Second Circuit Clarifies “Removal” vs. “Remedial” Action Under CERCLA

In the CERCLA context, knowing whether a cleanup action is a “removal” or “remedial” action is crucial to the length of time allowed for the cleanup, the amount of money that may be spent on the cleanup, and the statute of limitations for recovery of costs incurred as part of the cleanup. Generally, the statute of limitations for the recovery of costs related to a removal action is three years from the date of completion of the removal action, whereas the statute of limitations related to a remedial action is six years after the initiation of physical on-site construction of the remediation – meaning contribution lawsuits must often be brought while a remedial action is on-going. The determination of whether an action is removal or remedial can, therefore, be dispositive on whether an action is time-barred.

Last week, the Second Circuit was called to contrast “removal” and “remedial” activities under CERCLA in New York v. Millennium Realty, LLC, No. 12-2894 (2d. Cir. Oct. 15, 2013). In Millennium Realty, volatile organic compounds from an industrial area caused groundwater contamination near Hempsted, New York. In 1990, in an effort to address the groundwater contamination, the Town of Hempsted installed an absorption system to remove contaminants from groundwater wells. Later, in 1997, New York State installed an air stripper tower also to address the groundwater contamination, after finding that the town’s absorption system was inadequate. In 2006, and after additional work had been done by the state at the site, the state filed a cost recovery claim for costs related to the construction and operation of the air stripper tower.

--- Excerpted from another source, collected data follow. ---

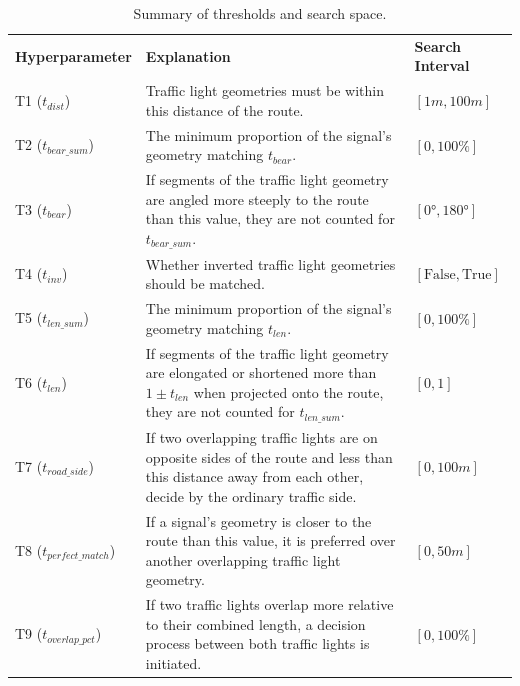 \begin{table}[h]
\caption{Summary of thresholds and search space.}
\begin{tabular}{@{}lp{9.5cm}l@{}}
\toprule
\textbf{Hyperparameter}  & \textbf{Explanation} & \textbf{Search Interval} \\
T1 ($t_{dist}$) & Traffic light geometries must be within this distance of the route. & $[1m, 100m]$ \\
T2 ($t_{bear\_sum}$) & The minimum proportion of the signal's geometry matching $t_{bear}$. & $[0, 100\%]$ \\
T3 ($t_{bear}$) & If segments of the traffic light geometry are angled more steeply to the route than this value, they are not counted for $t_{bear\_sum}$. & $[0°, 180°]$ \\
T4 ($t_{inv}$) & Whether inverted traffic light geometries should be matched. & $[\text{False}, \text{True}]$ \\
T5 ($t_{len\_sum}$) & The minimum proportion of the signal's geometry matching $t_{len}$. & $[0, 100\%]$ \\
T6 ($t_{len}$) & If segments of the traffic light geometry are elongated or shortened more than $1 \pm t_{len}$ when projected onto the route, they are not counted for $t_{len\_sum}$. & $[0, 1]$\\
T7 ($t_{road\_side}$) & If two overlapping traffic lights are on opposite sides of the route and less than this distance away from each other, decide by the ordinary traffic side. & $[0, 100m]$ \\
T8 ($t_{perfect\_match}$) & If a signal's geometry is closer to the route than this value, it is preferred over another overlapping traffic light geometry. & $[0, 50m]$ \\
T9 ($t_{overlap\_pct}$) & If two traffic lights overlap more relative to their combined length, a decision process between both traffic lights is initiated. & $[0, 100\%]$ \\
\bottomrule
\end{tabular}
\label{tab:hyperparameter-space}
\end{table}

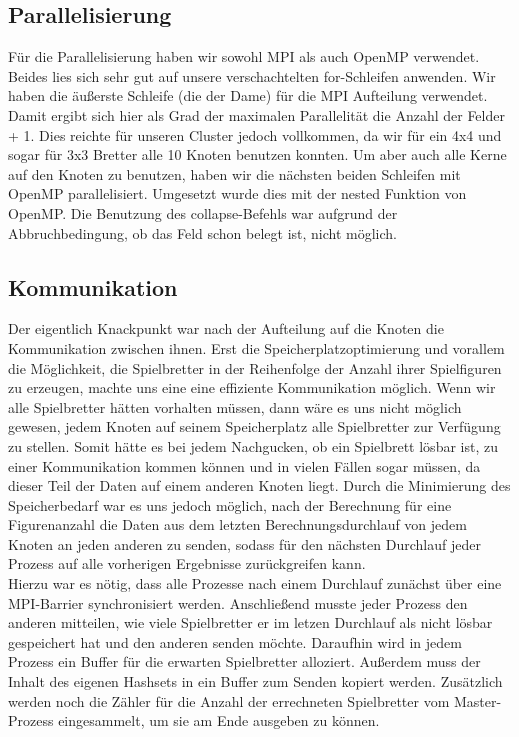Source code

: \documentclass[
	12pt,
	a4paper,
	BCOR10mm,
	DIV14,
	listof=totoc,
	bibliography=totoc,
	headsepline
]{scrreprt}
\begin{document}
\subsection{Parallelisierung}
Für die Parallelisierung haben wir sowohl MPI als auch OpenMP verwendet. Beides lies sich sehr gut auf unsere verschachtelten for-Schleifen anwenden. Wir haben die äußerste Schleife (die der Dame) für die MPI Aufteilung verwendet. Damit ergibt sich hier als Grad der maximalen Parallelität die Anzahl der Felder + 1. Dies reichte für unseren Cluster jedoch vollkommen, da wir für ein 4x4 und sogar für 3x3 Bretter alle 10 Knoten benutzen konnten. 
Um aber auch alle Kerne auf den Knoten zu benutzen, haben wir die nächsten beiden Schleifen mit OpenMP parallelisiert. Umgesetzt wurde dies mit der nested Funktion von OpenMP. Die Benutzung des collapse-Befehls war aufgrund der Abbruchbedingung, ob das Feld schon belegt ist, nicht möglich.


\subsection{Kommunikation}
Der eigentlich Knackpunkt war nach der Aufteilung auf die Knoten die Kommunikation zwischen ihnen. Erst die Speicherplatzoptimierung und vorallem die Möglichkeit, die Spielbretter in der Reihenfolge der Anzahl ihrer Spielfiguren zu erzeugen, machte uns eine eine effiziente Kommunikation möglich.
Wenn wir alle Spielbretter hätten vorhalten müssen, dann wäre es uns nicht möglich gewesen, jedem Knoten auf seinem Speicherplatz alle Spielbretter zur Verfügung zu stellen. Somit hätte es bei jedem Nachgucken, ob ein Spielbrett lösbar ist, zu einer Kommunikation kommen können und in vielen Fällen sogar müssen, da dieser Teil der Daten auf einem anderen Knoten liegt. Durch die Minimierung des Speicherbedarf war es uns jedoch möglich, nach der Berechnung für eine Figurenanzahl die Daten aus dem letzten Berechnungsdurchlauf von jedem Knoten an jeden anderen zu senden, sodass für den nächsten Durchlauf jeder Prozess auf alle vorherigen Ergebnisse zurückgreifen kann.  \\
Hierzu war es nötig, dass alle Prozesse nach einem Durchlauf zunächst über eine MPI-Barrier synchronisiert werden. Anschließend musste jeder Prozess den anderen mitteilen, wie viele Spielbretter er im letzen Durchlauf als nicht lösbar gespeichert hat und den anderen senden möchte. Daraufhin wird in jedem Prozess ein Buffer für die erwarten Spielbretter alloziert. Außerdem muss der Inhalt des eigenen Hashsets in ein Buffer zum Senden kopiert werden.
Zusätzlich werden noch die Zähler für die Anzahl der errechneten Spielbretter vom Master-Prozess eingesammelt, um sie am Ende ausgeben zu können.\\
\\
\\
 
\end{document}
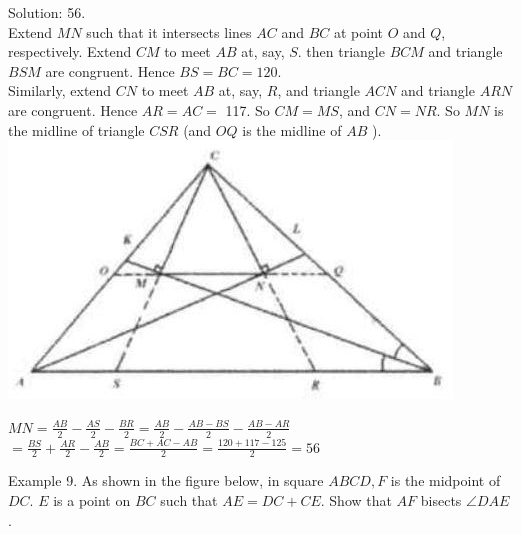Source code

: \documentclass[10pt]{article}
\begin{document}
Solution: 56.\\
Extend \(M N\) such that it intersects lines \(A C\) and \(B C\) at point \(O\) and \(Q\), respectively. Extend \(C M\) to meet \(A B\) at, say, \(S\). then triangle \(B C M\) and triangle \(B S M\) are congruent. Hence \(B S=B C=120\).\\
Similarly, extend \(C N\) to meet \(A B\) at, say, \(R\), and triangle \(A C N\) and triangle \(A R N\) are congruent. Hence \(A R=A C=\) 117. So \(C M=M S\), and \(C N=N R\). So \(M N\) is the midline of triangle \(C S R\) (and \(O Q\) is the midline of \(A B\) ).\\
\includegraphics[max width=\textwidth, center]{2025_04_17_97bc1f7e44d93c271a88g-059}

\(M N=\frac{A B}{2}-\frac{A S}{2}-\frac{B R}{2}=\frac{A B}{2}-\frac{A B-B S}{2}-\frac{A B-A R}{2}\)\\
\(=\frac{B S}{2}+\frac{A R}{2}-\frac{A B}{2}=\frac{B C+A C-A B}{2}=\frac{120+117-125}{2}=56\)

Example 9. As shown in the figure below, in square \(A B C D, F\) is the midpoint of \(D C\). \(E\) is a point on \(B C\) such that \(A E=D C+C E\). Show that \(A F\) bisects \(\angle D A E\).
\end{document}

The District Court held that the state’s claim for costs related to the air stripper tower were time-barred, as they were part of a remedial action and more than six years had passed since the time of construction. On appeal, the Second Circuit reversed, and held that both the town’s absorption system (which had been operating for 15 years) and the state’s air stripper tower (in operation for about nine years) were removal actions, designed to ensure safe drinking water to area residents, and therefore subject to a three year statute of limitations at the time of completion. Because neither the absorption system nor the air stripper tower were complete at the time the state’s lawsuit was filed, the Second Circuit held that the statute of limitations had not begun to run and, therefore, did not bar the state’s contribution claim.

The Second Circuit explicitly rejected the respondents argument that because the two actions were costly and lengthy, they were therefore “remedial” in nature. Instead, the court suggested that only those activities which address the source of contamination and seek to “permanently eliminate” it are remedial. On the contrary, actions taken to “minimize and mitigate” aspects of the contamination, or actions taken “in response to an imminent public health hazard,” like contaminated drinking water, regardless of their cost or length, are removal in nature.

Although the opinion, available here, emphasized CERLCA’s liberal construction in favor of state and federal governments, the court’s language concerning removal and remedial actions is nonetheless relevant to private party litigation as it elucidates the contours of removal and remedial actions and affirms the statute of limitations for each. These statute of limitations deadlines remain a most crucial touchstone for private parties engaging in, and seeking to recover costs under, CERCLA’s contribution provisions.